The defendants appealed the district court’s denial to the U.S. Court of Appeals for the Sixth Circuit. Their three main arguments against the lower court’s decision are being raised in the Sixth Circuit for the first time. First, they argued that since Ms. Scoggins did not raise EFASASHA herself when she opposed their motion to compel, she did not affirmatively “elect” to invalidate the arbitration agreement within the meaning of EFASASHA. Second, they argued that EFASASHA does not cover the case because Ms. Scoggins’s claims were based on conduct that occurred before the Act’s effective date. Finally, they argued that the original arbitration agreement can only be invalidated for the sexual harassment claims, so only those claims should proceed in court.

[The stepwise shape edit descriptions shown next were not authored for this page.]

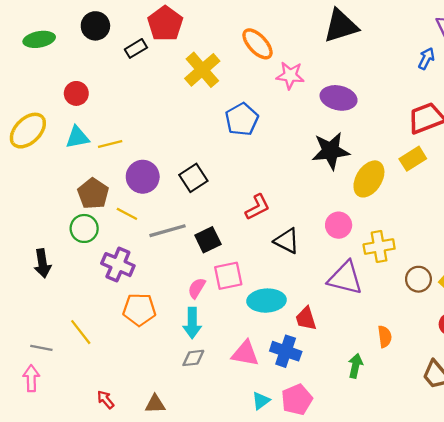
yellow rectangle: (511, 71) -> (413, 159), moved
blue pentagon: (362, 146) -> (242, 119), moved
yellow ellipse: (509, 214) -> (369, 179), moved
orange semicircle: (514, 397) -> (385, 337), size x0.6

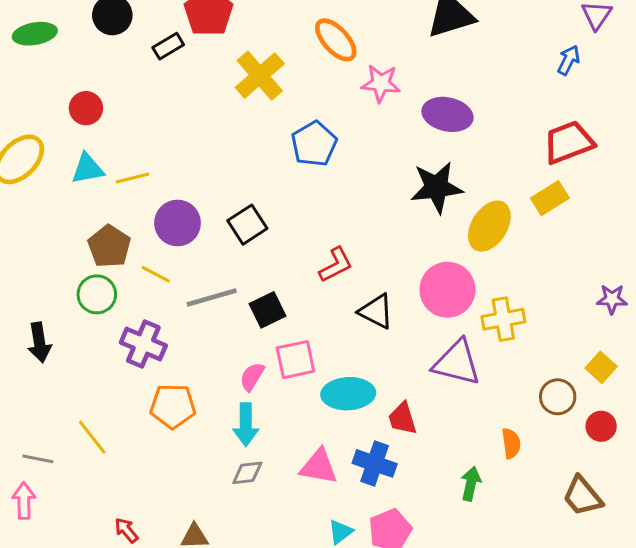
pink circle: (339, 225) -> (447, 290), size x1.5
brown circle: (418, 279) -> (558, 397), moved

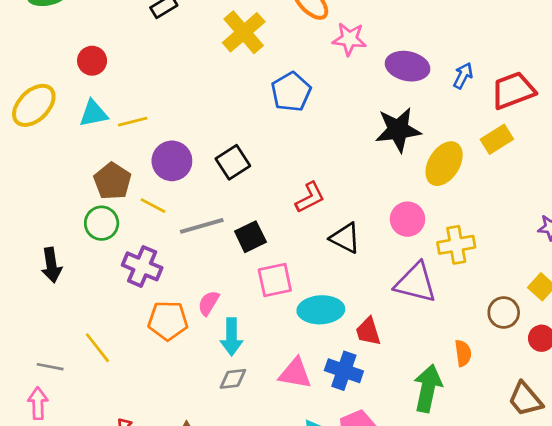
blue arrow: (569, 60) -> (463, 76), moved
pink circle: (447, 290) -> (408, 219), size x0.7
pink semicircle: (252, 377) -> (208, 303), moved
green arrow: (471, 484) -> (428, 388), size x1.6

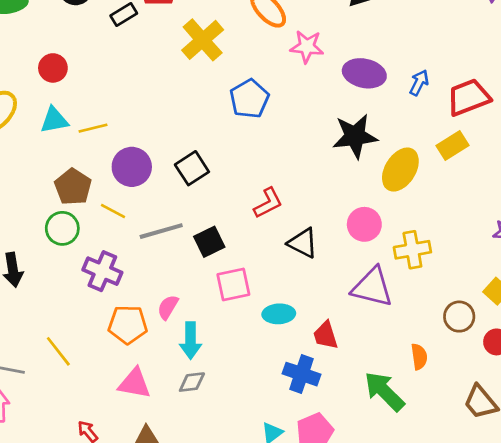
cyan ellipse: (321, 310) -> (279, 314), size x0.7
pink triangle: (295, 373) -> (134, 383), moved
green arrow: (428, 388) -> (384, 391), turned -57

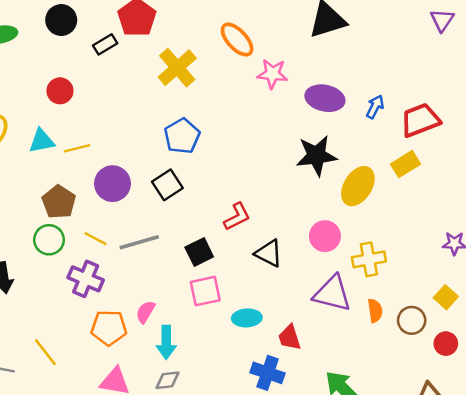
red circle: (53, 68) -> (60, 91), moved
blue pentagon: (249, 99) -> (182, 136), moved
yellow line: (113, 211) -> (95, 239), moved
black square: (209, 242) -> (199, 252), moved
orange semicircle: (419, 357) -> (375, 311), moved

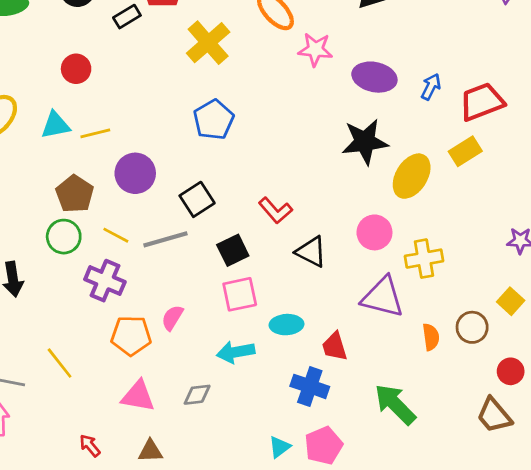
black square: (167, 185) -> (197, 199), moved
red L-shape: (237, 217) -> (275, 210), turned 76
orange semicircle: (375, 311) -> (431, 337), moved
cyan arrow: (166, 342) -> (236, 352), moved, turned 80
red circle: (446, 344) -> (511, 371), moved

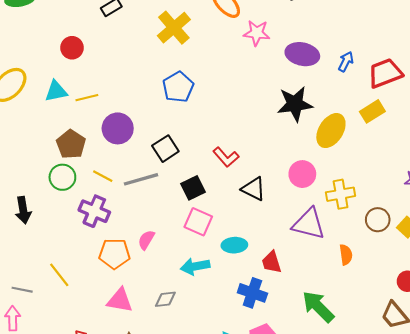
pink square: (240, 294) -> (198, 222), turned 36
brown circle: (472, 327) -> (378, 220), moved

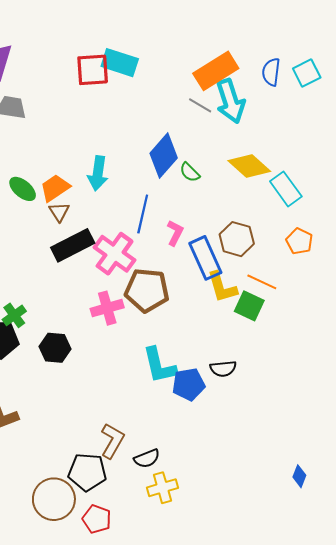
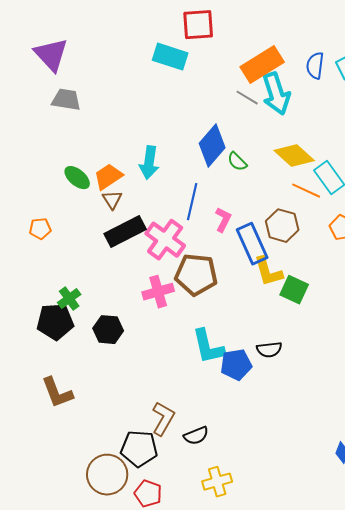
red square: (93, 70) -> (198, 25), moved
orange line: (262, 282) -> (306, 191), moved
yellow cross: (163, 488) -> (217, 482), moved

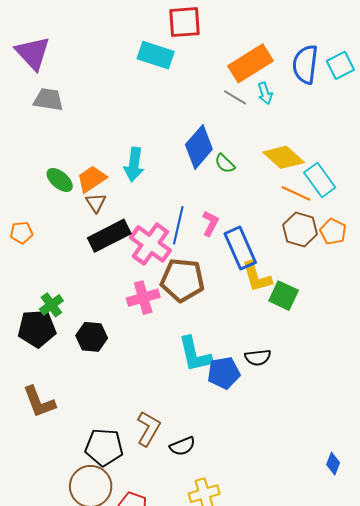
blue semicircle: (315, 66) -> (305, 64), size x1.4
cyan arrow: (276, 94) -> (265, 93), size x0.5
blue line: (192, 202) -> (178, 225), moved
brown hexagon: (282, 226) -> (300, 229), moved
black pentagon: (139, 449) -> (104, 447), moved

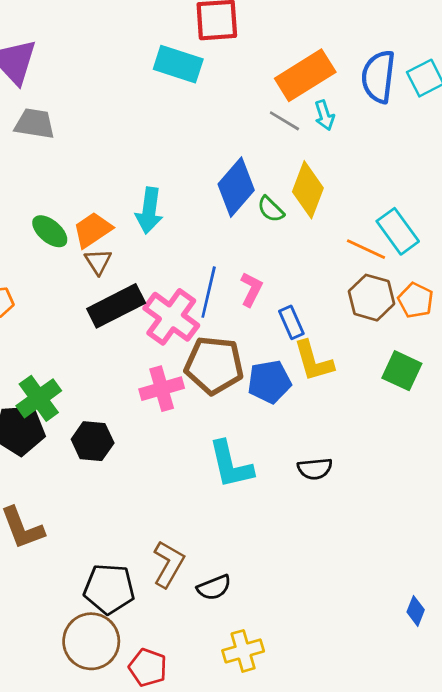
yellow diamond: (284, 157) -> (308, 190), moved, turned 69
blue rectangle: (240, 248) -> (291, 322), size x0.6
green square: (284, 296) -> (402, 371), moved
green cross: (51, 305) -> (39, 398), size x1.4
blue pentagon: (224, 373) -> (269, 382), moved

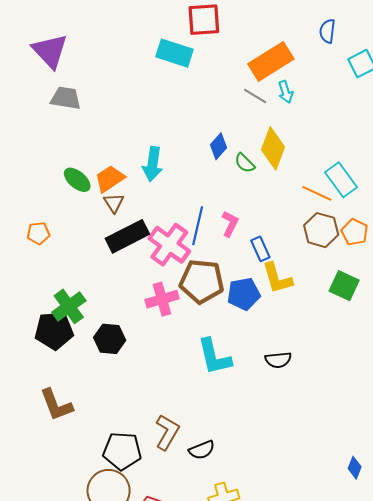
blue semicircle: (378, 77) -> (327, 31), moved, size x0.6
blue diamond: (236, 187) -> (219, 146), size x0.6

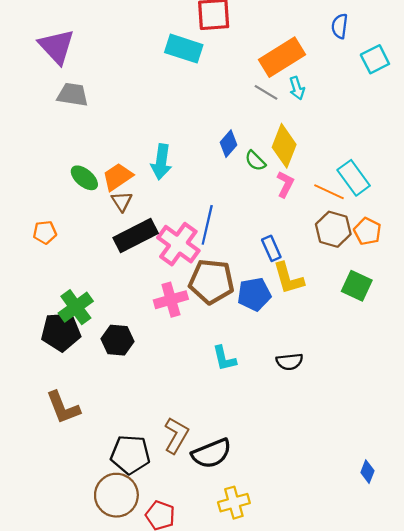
pink L-shape: (230, 224) -> (285, 184), moved
cyan L-shape: (214, 357) -> (224, 358), size x0.7
black semicircle: (202, 450) -> (211, 453), size x1.5

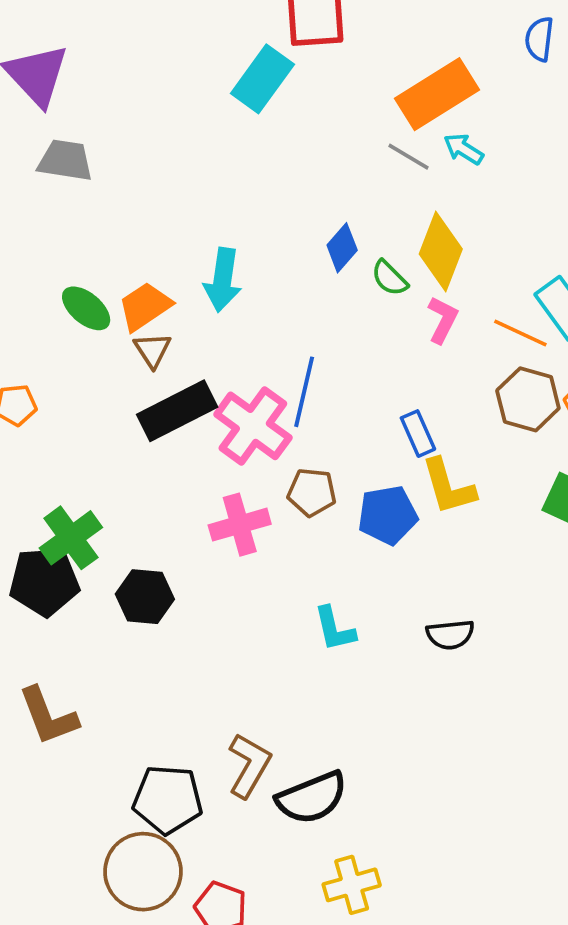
cyan rectangle: (184, 49) -> (262, 79), turned -72
cyan arrow: (297, 88) -> (463, 149), turned 140
brown pentagon: (211, 281) -> (312, 492), size x0.6

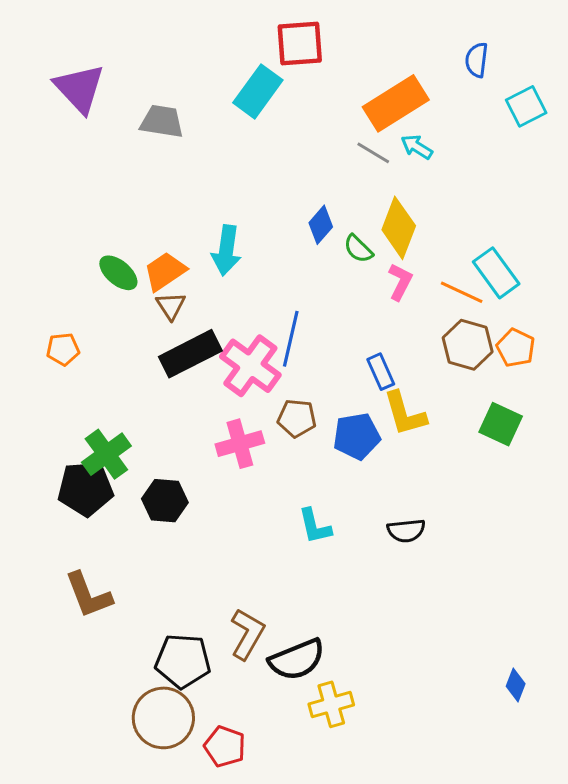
gray trapezoid: (65, 160) -> (162, 121), moved
yellow cross: (352, 885) -> (331, 704), moved

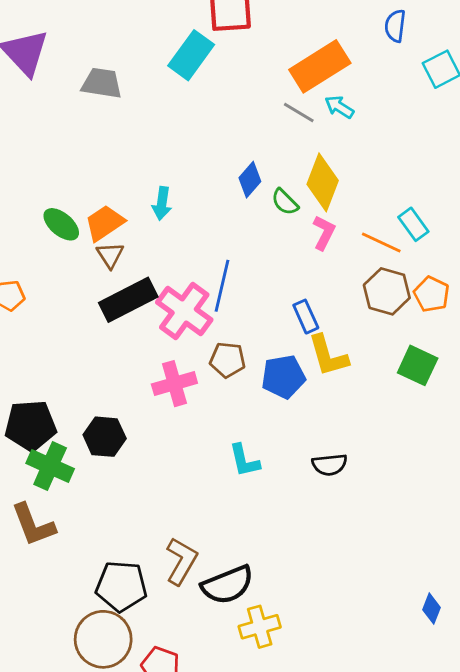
cyan arrow: (226, 250) -> (162, 203), size x0.7
cyan rectangle: (496, 273) -> (413, 224), size x0.7
green cross: (106, 454) -> (50, 466), moved, turned -30

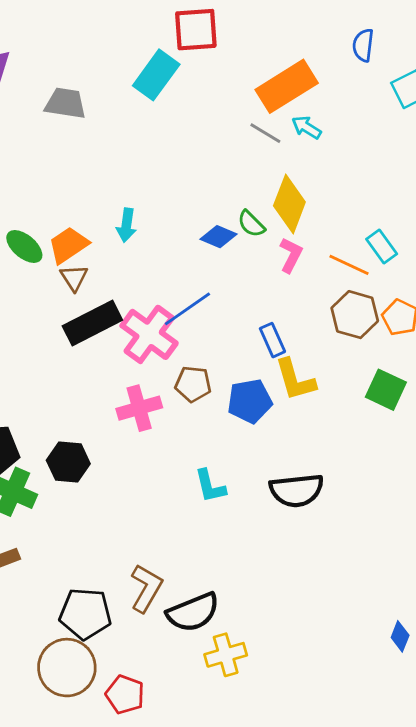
blue diamond: (250, 180) -> (219, 237), moved, turned 72
blue line: (222, 286) -> (187, 309), turned 42
black semicircle: (330, 465) -> (297, 490), size x1.5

We filed an amicus brief responding to the defendant’s’ three arguments with our partners at the National Women’s Law Center, the National Employment Lawyers Association, and the American Association for Justice. First, we argued that the best reading of EFASASHA is that a plaintiff “elects” to invalidate an arbitration agreement when she pursues her claims in court rather than arbitration, and no further specific words or actions are required to invoke EFASASHA. Second, we argued that because it can be inferred from the complaint that some of the harassment occurred after the Act’s effective date, Ms. Scoggins’s claim accrued after the Act went into effect, and that, in any event, the dispute between Ms. Scoggins and the defendants arose only after she was terminated and filed a complaint with the Ohio Civil Rights Commission in April 2023, well after the Act was enacted. Finally, we argued that the statute’s plain language and legislative history show that EFASASHA invalidates the arbitration agreement for the entire case, not just the sexual harassment claims.